Le dépôt d'une marque est piégeux en ce que la procédure en ligne est accessible à tous, et n'impose pas le recours à un avocat. Pour autant, ni le dépôt ni son enregistrement ne préjugent de la validité de la marque, de l'absence d'antériorités et donc de l'absence de risque à l'exploiter.
Jusqu'à présent, le seul dépôt pouvait même caractériser un acte de contrefaçon, indépendamment de toute exploitation de la marque déposée (Com., 26 novembre 2003, n° 01-11.784).

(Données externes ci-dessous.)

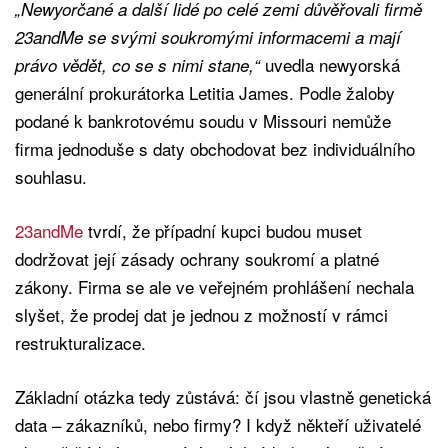
„Newyorčané a další lidé po celé zemi důvěřovali firmě
23andMe se svými soukromými informacemi a mají
uvedla newyorská
právo vědět, co se s nimi stane,“
generální prokurátorka Letitia James. Podle žaloby
podané k bankrotovému soudu v Missouri nemůže
firma jednoduše s daty obchodovat bez individuálního
souhlasu.
23andMe
tvrdí, že případní kupci budou muset
dodržovat její zásady ochrany soukromí a platné
zákony. Firma se ale ve veřejném prohlášení nechala
slyšet, že prodej dat je jednou z možností v rámci
restrukturalizace.
Základní otázka tedy zůstává: čí jsou vlastně genetická
data – zákazníků, nebo firmy? I když někteří uživatelé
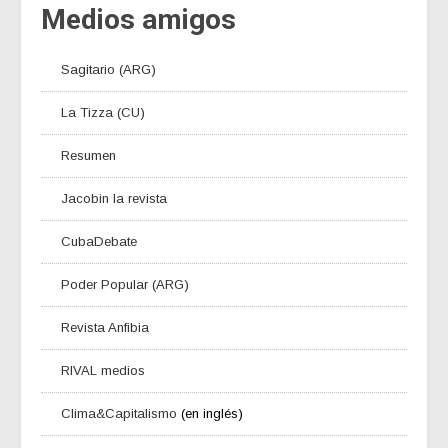
Medios amigos
Sagitario (ARG)
La Tizza (CU)
Resumen
Jacobin la revista
CubaDebate
Poder Popular (ARG)
Revista Anfibia
RIVAL medios
Clima&Capitalismo
(en inglés)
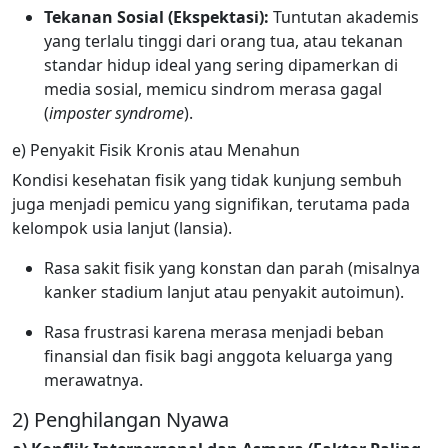
Tekanan Sosial (Ekspektasi):
Tuntutan akademis
yang terlalu tinggi dari orang tua, atau tekanan
standar hidup ideal yang sering dipamerkan di
media sosial, memicu sindrom merasa gagal
(
imposter syndrome
).
e) Penyakit Fisik Kronis atau Menahun
Kondisi kesehatan fisik yang tidak kunjung sembuh
juga menjadi pemicu yang signifikan, terutama pada
kelompok usia lanjut (lansia).
Rasa sakit fisik yang konstan dan parah (misalnya
kanker stadium lanjut atau penyakit autoimun).
Rasa frustrasi karena merasa menjadi beban
finansial dan fisik bagi anggota keluarga yang
merawatnya.
2) Penghilangan Nyawa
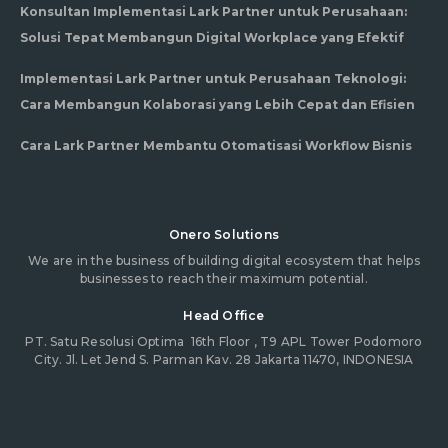
Konsultan Implementasi Lark Partner untuk Perusahaan:
Solusi Tepat Membangun Digital Workplace yang Efektif
Implementasi Lark Partner untuk Perusahaan Teknologi:
Cara Membangun Kolaborasi yang Lebih Cepat dan Efisien
Cara Lark Partner Membantu Otomatisasi Workflow Bisnis
Onero Solutions
We are in the business of building digital ecosystem that helps
businesses to reach their maximum potential.
Head Office
PT. Satu Resolusi Optima
16th Floor , T9 APL Tower Podomoro
City. Jl. Let Jend S. Parman Kav. 28 Jakarta 11470, INDONESIA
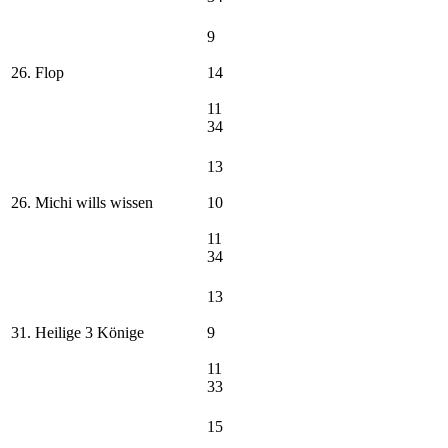
9
26. Flop
14
11
34
13
26. Michi wills wissen
10
11
34
13
31. Heilige 3 Könige
9
11
33
15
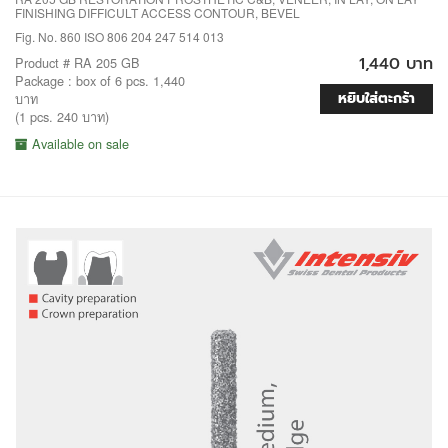
FINISHING DIFFICULT ACCESS CONTOUR, BEVEL
Fig. No. 860 ISO 806 204 247 514 013
1,440 บาท
Product # RA 205 GB
Package : box of 6 pcs. 1,440
หยิบใส่ตะกร้า
บาท
(1 pcs. 240 บาท)
Available on sale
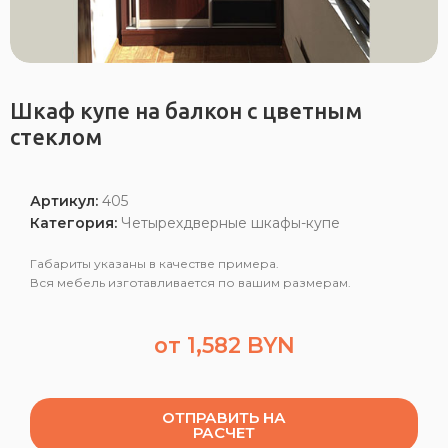
Шкаф купе на балкон с цветным
стеклом
Артикул:
405
Категория:
Четырехдверные шкафы-купе
Габариты указаны в качестве примера.
Вся мебель изготавливается по вашим размерам.
от
1,582
BYN
ОТПРАВИТЬ НА
РАСЧЕТ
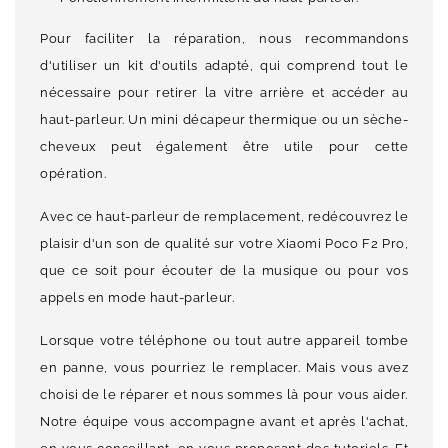
Pour faciliter la réparation, nous recommandons
d'utiliser un kit d'outils adapté, qui comprend tout le
nécessaire pour retirer la vitre arrière et accéder au
haut-parleur. Un mini décapeur thermique ou un sèche-
cheveux peut également être utile pour cette
opération.
Avec ce haut-parleur de remplacement, redécouvrez le
plaisir d'un son de qualité sur votre Xiaomi Poco F2 Pro,
que ce soit pour écouter de la musique ou pour vos
appels en mode haut-parleur.
Lorsque votre téléphone ou tout autre appareil tombe
en panne, vous pourriez le remplacer. Mais vous avez
choisi de le réparer et nous sommes là pour vous aider.
Notre équipe vous accompagne avant et après l'achat,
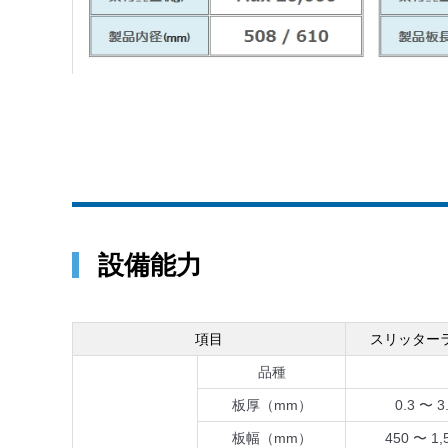
設備能力
項目
スリッター
品種
板厚（mm）
0.3 〜 3
板幅（mm）
450 〜 1,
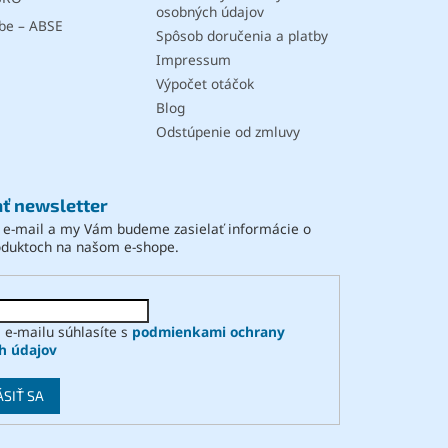
osobných údajov
be – ABSE
Spôsob doručenia a platby
Impressum
Výpočet otáčok
Blog
Odstúpenie od zmluvy
ť newsletter
j e-mail a my Vám budeme zasielať informácie o
oduktoch na našom e-shope.
 e-mailu súhlasíte s
podmienkami ochrany
h údajov
ÁSIŤ SA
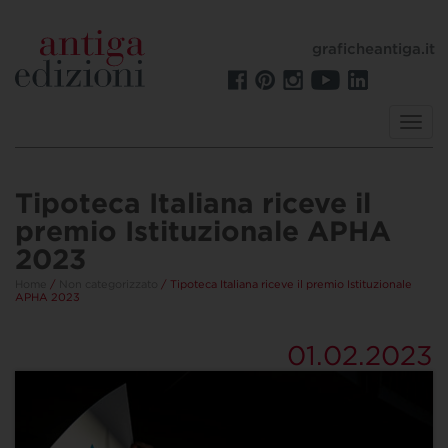
graficheantiga.it
Toggl
navig
Tipoteca Italiana riceve il
premio Istituzionale APHA
2023
Home
/
Non categorizzato
/ Tipoteca Italiana riceve il premio Istituzionale
APHA 2023
01.02.2023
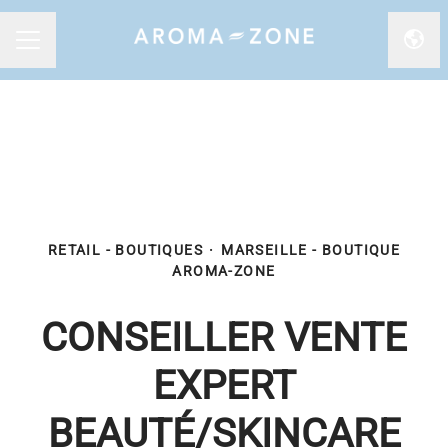
Chan
MENU CARRIÈRE
RETAIL - BOUTIQUES
·
MARSEILLE - BOUTIQUE
AROMA-ZONE
CONSEILLER VENTE
EXPERT
BEAUTÉ/SKINCARE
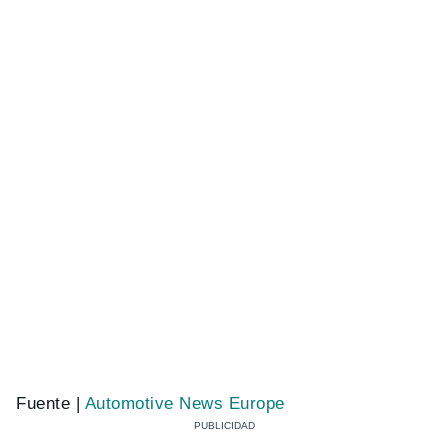
Fuente |
Automotive News Europe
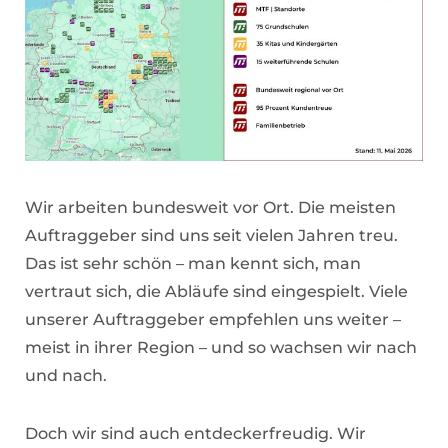
Wir arbeiten bundesweit vor Ort. Die meisten
Auftraggeber sind uns seit vielen Jahren treu.
Das ist sehr schön – man kennt sich, man
vertraut sich, die Abläufe sind eingespielt. Viele
unserer Auftraggeber empfehlen uns weiter –
meist in ihrer Region – und so wachsen wir nach
und nach.
Doch wir sind auch entdeckerfreudig. Wir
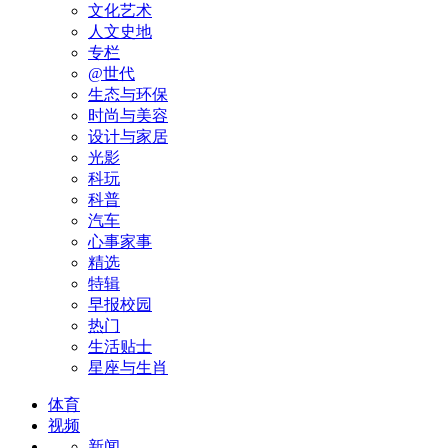
文化艺术
人文史地
专栏
@世代
生态与环保
时尚与美容
设计与家居
光影
科玩
科普
汽车
心事家事
精选
特辑
早报校园
热门
生活贴士
星座与生肖
体育
视频
新闻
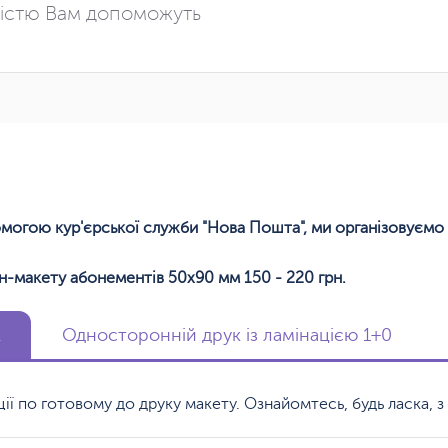
істю Вам допоможуть
помогою кур'єрської служби "Нова Пошта", ми організовуємо 
н-макету абонементів 50х90 мм 150 - 220 грн.
к
Односторонній друк із ламінацією 1+0
кції по готовому до друку макету. Ознайомтесь, будь ласка,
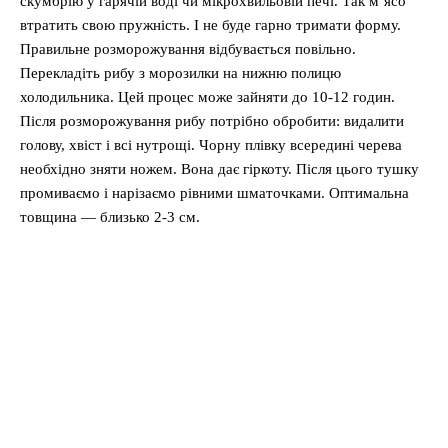
скумбрію у гарячій воді чи мікрохвильовій печі. Так м’ясо
втратить свою пружність. І не буде гарно тримати форму.
Правильне розморожування відбувається повільно.
Перекладіть рибу з морозилки на нижню полицю
холодильника. Цей процес може зайняти до 10-12 годин.
Після розморожування рибу потрібно обробити: видалити
голову, хвіст і всі нутрощі. Чорну плівку всередині черева
необхідно зняти ножем. Вона дає гіркоту. Після цього тушку
промиваємо і нарізаємо рівними шматочками. Оптимальна
товщина — близько 2-3 см.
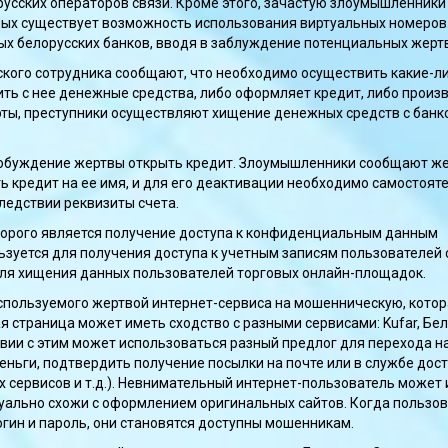
усских операторов связи. Кроме этого, зачастую злоумышленники
орых существует возможность использования виртуальных номеров
х белорусских банков, вводя в заблуждение потенциальных жертв
ского сотрудника сообщают, что необходимо осуществить какие-л
итить с нее денежные средства, либо оформляет кредит, либо произ
рты, преступники осуществляют хищение денежных средств с банк
побуждение жертвы открыть кредит. Злоумышленники сообщают же
ть кредит на ее имя, и для его деактивации необходимо самостоят
следствии реквизиты счета.
торого является получение доступа к конфиденциальным данным
ьзуется для получения доступа к учетным записям пользователей
для хищения данных пользователей торговых онлайн-площадок.
пользуемого жертвой интернет-сервиса на мошенническую, кото
 страница может иметь сходство с разными сервисами: Kufar, Бел
ствии с этим может использоваться разный предлог для перехода н
ньги, подтвердить получение посылки на почте или в службе дост
 сервисов и т.д.). Невнимательный интернет-пользователь может 
зуально схожи с оформлением оригинальных сайтов. Когда пользо
огин и пароль, они становятся доступны мошенникам.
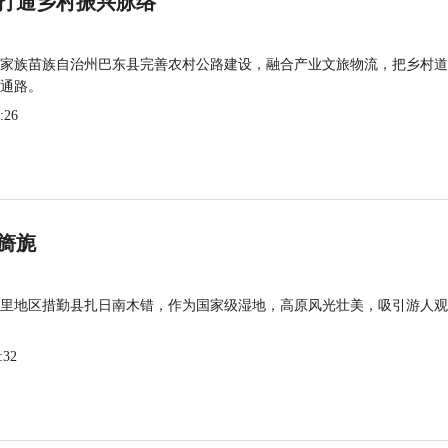
打通乡村振兴脉络
家族苗族自治州巴东县完善农村公路建设，融合产业文旅物流，把乡村道
通路。
:26
旖旎
里地区措勤县扎日南木错，作为国家级湿地，高原风光壮美，吸引游人观
:32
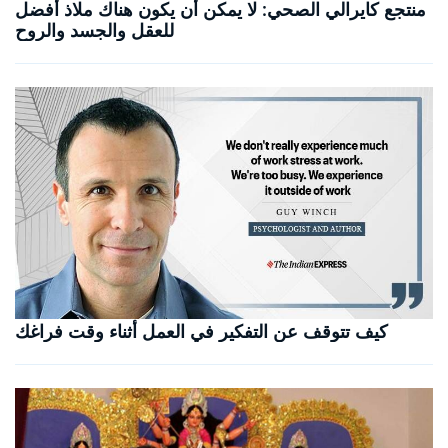
منتجع كايرالي الصحي: لا يمكن أن يكون هناك ملاذ أفضل
للعقل والجسد والروح
كيف تتوقف عن التفكير في العمل أثناء وقت فراغك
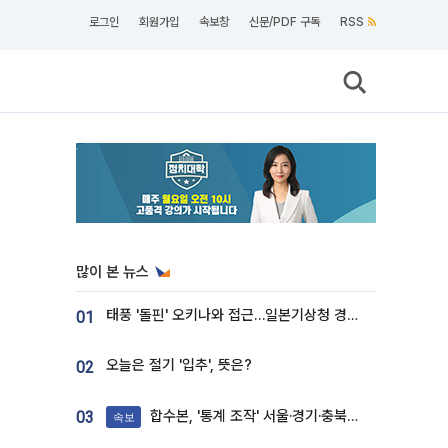
로그인
회원가입
속보창
신문/PDF 구독
RSS
많이 본 뉴스
태풍 '돌핀' 오키나와 접근…일본기상청 경로 업데이트
01
오늘은 절기 '입추', 뜻은?
02
합수본, '통계 조작' 서울·경기·충북 선관위 등 추가 압수수색
03
속보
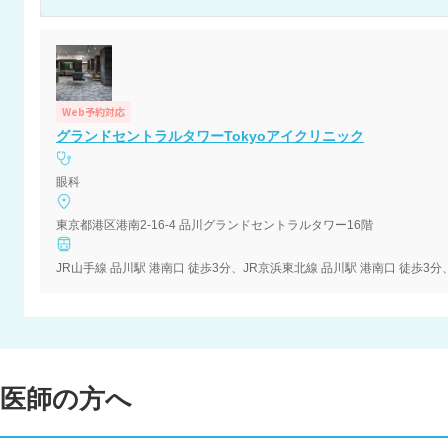
Web予約対応
グランドセントラルタワーTokyoアイクリニック
眼科
東京都港区港南2-16-4 品川グランドセントラルタワー16階
医師の方へ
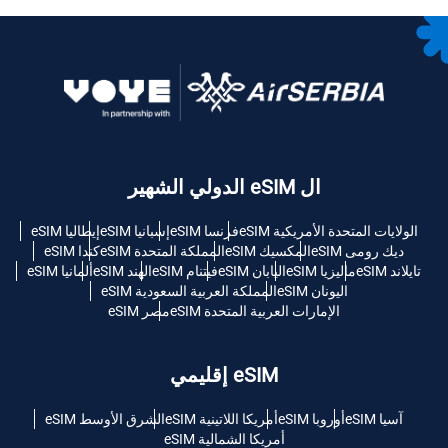
ال eSIM الدولي الشهير
الولايات المتحدة الأمريكية eSIM
فرنسا eSIM
إسبانيا eSIM
إيطاليا eSIM
ديك رومى eSIM
المكسيك eSIM
المملكة المتحدة eSIM
كندا eSIM
تايلاند eSIM
ماليزيا eSIM
اليابان eSIM
فيتنام eSIM
الهند eSIM
ألمانيا eSIM
اليونان eSIM
المملكة العربية السعودية eSIM
الإمارات العربية المتحدة eSIM
مصر eSIM
eSIM إقليمي
آسيا eSIM
أوروبا eSIM
أمريكا اللاتينية eSIM
الشرق الأوسط eSIM
أمريكا الشمالية eSIM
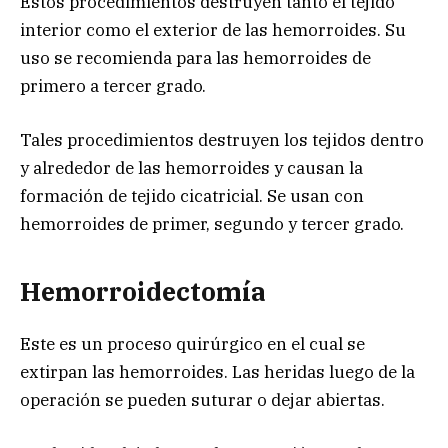
Estos procedimientos destruyen tanto el tejido
interior como el exterior de las hemorroides. Su
uso se recomienda para las hemorroides de
primero a tercer grado.
Tales procedimientos destruyen los tejidos dentro
y alrededor de las hemorroides y causan la
formación de tejido cicatricial. Se usan con
hemorroides de primer, segundo y tercer grado.
Hemorroidectomía
Este es un proceso quirúrgico en el cual se
extirpan las hemorroides. Las heridas luego de la
operación se pueden suturar o dejar abiertas.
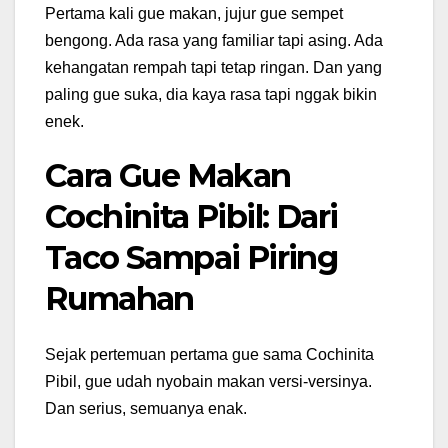
Pertama kali gue makan, jujur gue sempet
bengong. Ada rasa yang familiar tapi asing. Ada
kehangatan rempah tapi tetap ringan. Dan yang
paling gue suka, dia kaya rasa tapi nggak bikin
enek.
Cara Gue Makan
Cochinita Pibil: Dari
Taco Sampai Piring
Rumahan
Sejak pertemuan pertama gue sama Cochinita
Pibil, gue udah nyobain makan versi-versinya.
Dan serius, semuanya enak.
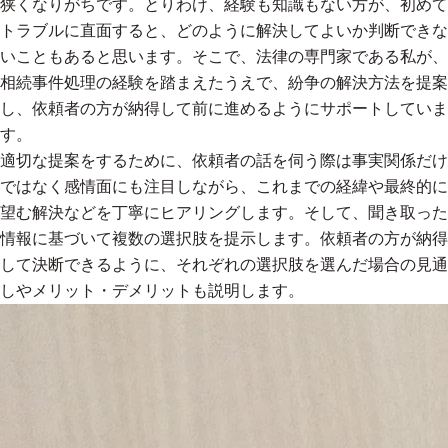
狭くなりがちです。とりわけ、経験も知識もない方が、初めて
トラブルに直面すると、どのように解決してよいか判断できな
いこともあると思います。そこで、法律の専門家である私が、
相続事件処理の経験を踏まえたうえで、紛争の解決方法を提案
し、依頼者の方が納得して前に進めるようにサポートしていま
す。
適切な提案をするために、依頼者の話を伺う際は事実関係だけ
ではなく感情面にも注目しながら、これまでの経緯や最終的に
望む解決などを丁寧にヒアリングします。そして、聞き取った
情報に基づいて複数の選択肢を提示します。依頼者の方が納得
して決断できるように、それぞれの選択肢を選んだ場合の見通
しやメリット・デメリットも説明します。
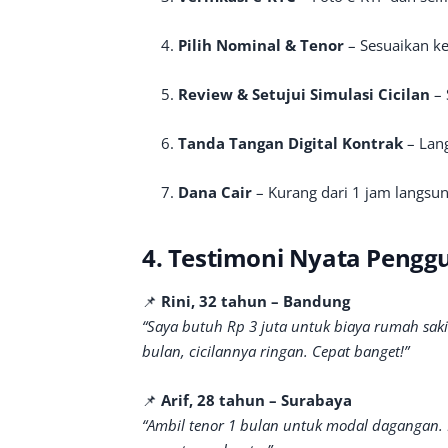
Pilih Nominal & Tenor
– Sesuaikan k
Review & Setujui Simulasi Cicilan
– 
Tanda Tangan Digital Kontrak
– Lang
Dana Cair
– Kurang dari 1 jam langsun
4. Testimoni Nyata Pengg
📌
Rini, 32 tahun – Bandung
“Saya butuh Rp 3 juta untuk biaya rumah sakit
bulan, cicilannya ringan. Cepat banget!”
📌
Arif, 28 tahun – Surabaya
“Ambil tenor 1 bulan untuk modal dagangan. 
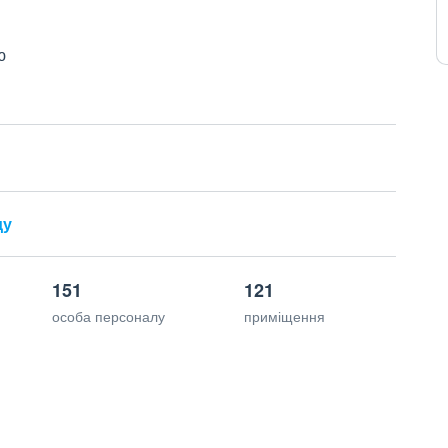
ю
ду
151
121
особа персоналу
приміщення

La Cour de Cassation, "éclairée" par la jurisprudence de la CJUE, assouplit aujourd'hui cette position, considérant que le dépôt d'une marque n'équivaut pas à l'utiliser "en l'absence de tout début de commercialisation de produits ou services sous le signe".
Le seul fait de déposer n'expose donc plus à un risque de condamnation pour contrefaçon.
Néanmoins, attention! Même sans être contrefaisant, le dépôt n'en sera pas moins annulé. Et cela est sans doute un moindre risque face à celui d'exploiter pendant plusieurs années une marque déposée ... et pourtant contrefaisante!
Déposer une marque a un coût, mais ne pas le faire correctement coûte souvent (toujours 😇) plus cher.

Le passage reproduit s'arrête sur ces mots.